How to Stock Your Home Bar

Published in Gourmet Live 03.21.12
Alcohol authority David Wondrich names the 13 essential spirits for cocktails—recipes included

Maybe I’m a little off, but I’ve always wanted to own a bar—and live in it as well. Whether it’s the plush, red leather booths, the big, pulsing jukeboxes, the mellow, soft lighting, I don’t know. I suppose it could be all that booze. But over the years, I’ve enlivened many an idle moment—standing on line at the post office, becalmed on the Brooklyn-Queens Expressway, captive in a conference room—by figuring out just what tunes I’ll have on the jukebox in my bar-home, where I’ll put the Big Buck Hunter machine, what cute names I’ll paint on the restroom doors (Innies and Outies? Checks and Mates?). And, of course, precisely what bottles will be ranked behind the bar.

It’s a harmless fantasy, to be sure, and a not particularly realistic one. I have, however, managed to live one part of the dream. My house is fully stocked with booze. Twelve years of writing about spirits and cocktails have seen to that. Between the bottles people have sent me and what I’ve picked up in my travels, you want it, I’ve got it. Scotch? Sure. Cognac? Check. Barrel-aged cachaça? Goan cashew fenny? You want that over ice or neat? I’ve got bourbon that was distilled in 1919. I’ve got 39 different bottles of rum on the wall. I’ve even got, God help me, a shelf full of blueberry-flavored vodkas and cookie dough–flavored liqueurs and suchlike, although that shelf’s down in the basement, hidden behind the water heater.

I say all this not to gloat, mind you, but to establish my credentials. Most of those bottles gather dust. I’d like to talk about a few that don’t. By that I mean the booze, given practically unlimited access to the stuff, I actually use to mix drinks with; the bottles I’d buy to restock my bar should I one day put my house in the custody of teenagers or invite the English National Rugby Union team over for a drink.

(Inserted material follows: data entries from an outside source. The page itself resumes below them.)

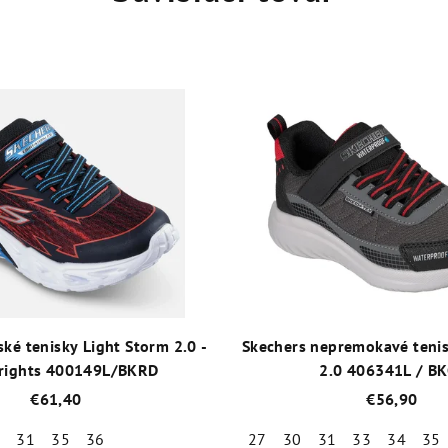
ské tenisky Light Storm 2.0 -
Skechers nepremokavé ten
Brights 400149L/BKRD
2.0 406341L / B
€61,40
€56,90
0
31
35
36
27
30
31
33
34
35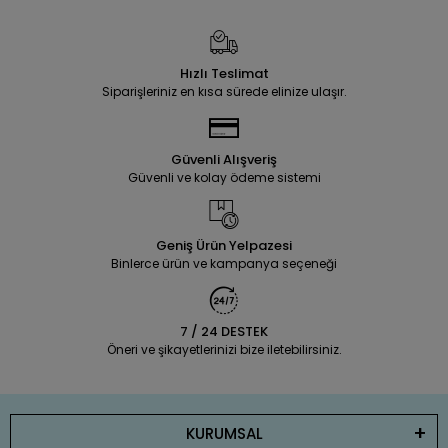
Hızlı Teslimat
Siparişleriniz en kısa sürede elinize ulaşır.
Güvenli Alışveriş
Güvenli ve kolay ödeme sistemi
Geniş Ürün Yelpazesi
Binlerce ürün ve kampanya seçeneği
7 / 24 DESTEK
Öneri ve şikayetlerinizi bize iletebilirsiniz.
KURUMSAL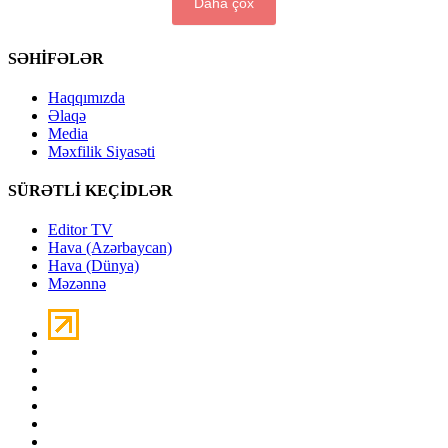
Daha çox
SƏHİFƏLƏR
Haqqımızda
Əlaqə
Media
Məxfilik Siyasəti
SÜRƏTLİ KEÇİDLƏR
Editor TV
Hava (Azərbaycan)
Hava (Dünya)
Məzənnə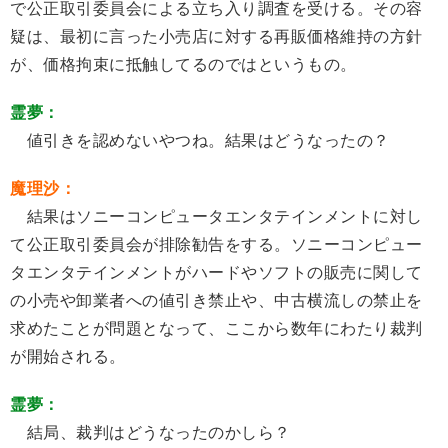
で公正取引委員会による立ち入り調査を受ける。その容
疑は、最初に言った小売店に対する再販価格維持の方針
が、価格拘束に抵触してるのではというもの。
霊夢：
値引きを認めないやつね。結果はどうなったの？
魔理沙：
結果はソニーコンピュータエンタテインメントに対し
て公正取引委員会が排除勧告をする。ソニーコンピュー
タエンタテインメントがハードやソフトの販売に関して
の小売や卸業者への値引き禁止や、中古横流しの禁止を
求めたことが問題となって、ここから数年にわたり裁判
が開始される。
霊夢：
結局、裁判はどうなったのかしら？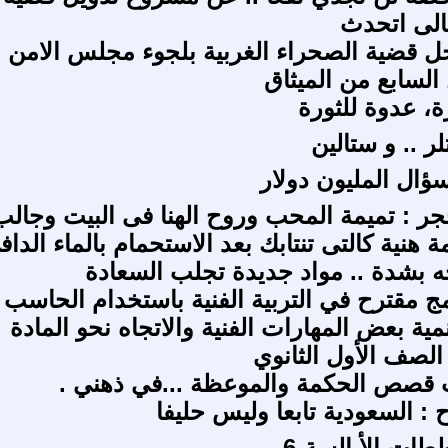
الى اتحدث
 قضية الصحراء الغربية بلجوء مجلس الامن
السابع من الميثاق
ة، عدوة للثورة
لر .. و ستالين
سؤال المليون دولار
ر : تميمة المحب وروح الهنا فى البيت وجالب
 هنية كالتى تنتابك بعد الاستحمام بالماء الداف
ه بشدة .. مواد جديدة تجلب السعادة
مج مقترح في التربية الفنية باستخدام الحاسب
مية بعض المهارات الفنية والاتجاه نحو المادة
لصف الأول الثانوي
 قصص الحكمة والموعظة ...في ذهني .
 : السعودية تابعا وليس حليفا
ات الأبالسة-6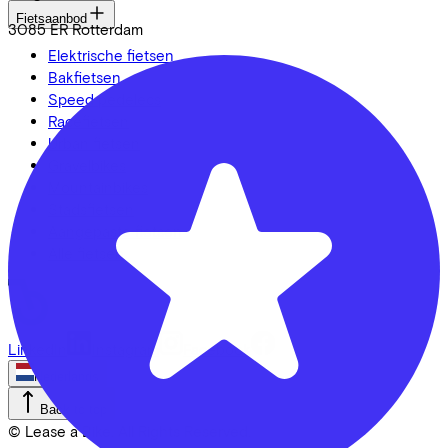
Fietsaanbod
3085 ER
Rotterdam
Elektrische fietsen
Bakfietsen
Speed pedelecs
Racefietsen
Urban fietsen
Gravelbikes
Mountainbikes
Stadsfietsen
Aangepaste fietsen
Alle fietsen
LinkedIn
Instagram
Facebook
Nederlands
Back to top
© Lease a Bike. All Rights Reserved.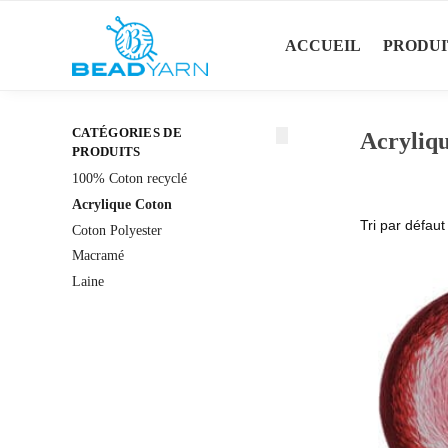
Recherche
ACCUEIL
PRODUI
CATÉGORIES DE
Acryliq
PRODUITS
100% Coton recyclé
Acrylique Coton
Coton Polyester
Macramé
Laine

Here, then, is what experience has shown me to be essential to stocking a bar. I’ve limited my choices to a little more than a dozen mixing spirits; the sipping ones can wait for another time. With these, you should be able to turn out enough different cocktails to satisfy any conceivable mix of friends you might be entertaining, short of the Woman’s Christian Temperance Union. And just to get your shaker warmed up, I’ve added a few can’t-miss cocktail recipes.

Gin

The modern cocktail bar begins with gin. Gin is to the ’teens what vodka was to the ‘80s—the lightest, most mixable spirit you can drink and still seem cool. And judging by the number of new gins on the market, the decade seems likely to end awash in the stuff as well, buried under a mountain of cleverly designed bottles. Most of those newfangled gins I don’t drink, at least not often. Their eccentric approach to botanicals—they’ll often use not just juniper and coriander, which are standard, but things like feverfew, chamisa, and dragon’s eye, which are decidedly not—can make them taste weird in a standard Martini, a simple sour, or a G&T. Even so, it’s still worth having one of these exotics around to invent interesting new drinks when the mood strikes.

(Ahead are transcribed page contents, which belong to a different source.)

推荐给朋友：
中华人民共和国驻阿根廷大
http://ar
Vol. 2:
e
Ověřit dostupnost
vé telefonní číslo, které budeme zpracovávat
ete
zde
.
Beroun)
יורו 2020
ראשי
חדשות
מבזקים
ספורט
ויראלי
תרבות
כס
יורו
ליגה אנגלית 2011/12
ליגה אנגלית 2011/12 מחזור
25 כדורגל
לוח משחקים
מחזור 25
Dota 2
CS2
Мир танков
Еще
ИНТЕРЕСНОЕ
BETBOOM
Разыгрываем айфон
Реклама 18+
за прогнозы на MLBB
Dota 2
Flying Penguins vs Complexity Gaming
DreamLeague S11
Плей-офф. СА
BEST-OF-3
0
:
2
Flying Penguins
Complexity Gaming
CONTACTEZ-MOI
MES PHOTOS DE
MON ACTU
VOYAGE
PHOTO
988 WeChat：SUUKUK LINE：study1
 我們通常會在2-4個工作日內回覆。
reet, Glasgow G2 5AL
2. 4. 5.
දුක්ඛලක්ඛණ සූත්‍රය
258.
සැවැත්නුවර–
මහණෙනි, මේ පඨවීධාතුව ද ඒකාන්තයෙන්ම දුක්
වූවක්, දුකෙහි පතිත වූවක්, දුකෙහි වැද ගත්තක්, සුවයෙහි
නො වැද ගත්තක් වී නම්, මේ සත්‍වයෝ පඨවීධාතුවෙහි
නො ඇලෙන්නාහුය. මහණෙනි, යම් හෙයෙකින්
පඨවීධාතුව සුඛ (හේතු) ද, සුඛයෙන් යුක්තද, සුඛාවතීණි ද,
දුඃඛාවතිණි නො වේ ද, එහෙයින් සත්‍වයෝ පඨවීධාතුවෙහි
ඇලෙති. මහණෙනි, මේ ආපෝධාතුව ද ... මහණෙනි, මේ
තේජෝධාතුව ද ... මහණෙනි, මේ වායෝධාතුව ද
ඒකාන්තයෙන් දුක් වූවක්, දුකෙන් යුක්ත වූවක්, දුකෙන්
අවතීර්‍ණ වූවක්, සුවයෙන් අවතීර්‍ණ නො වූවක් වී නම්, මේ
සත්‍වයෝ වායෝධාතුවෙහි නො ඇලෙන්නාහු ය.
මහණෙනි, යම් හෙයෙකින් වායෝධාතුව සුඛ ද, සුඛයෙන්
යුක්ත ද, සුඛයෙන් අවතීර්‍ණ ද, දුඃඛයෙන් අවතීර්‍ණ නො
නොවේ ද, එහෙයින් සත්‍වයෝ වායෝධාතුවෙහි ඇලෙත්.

1) Plain-old London Dry gin. What with all the novelties around, people sometimes forget how good an old-fashioned London Dry gin can be. I’ve always liked Tanqueray for its juniper-heavy boldness, but Beefeater, Boodles, or Junípero also work just fine in your canonical gin drinks.

2) Plymouth gin. Both a brand and a style of gin, Plymouth is light, clean, and fragrant and mixes perfectly with lemon juice when you want a Tom Collins or such.

3) One oddball. Whether it’s Hendrick’s, flavored with cucumber and rose, or Whitley Neill, flavored with baobab berries, or one of the domestic microdistilled gins such as St. George Botanivore, I like to have a new-style gin on hand for times I’m feeling creative (try one out in the Buckingham, below).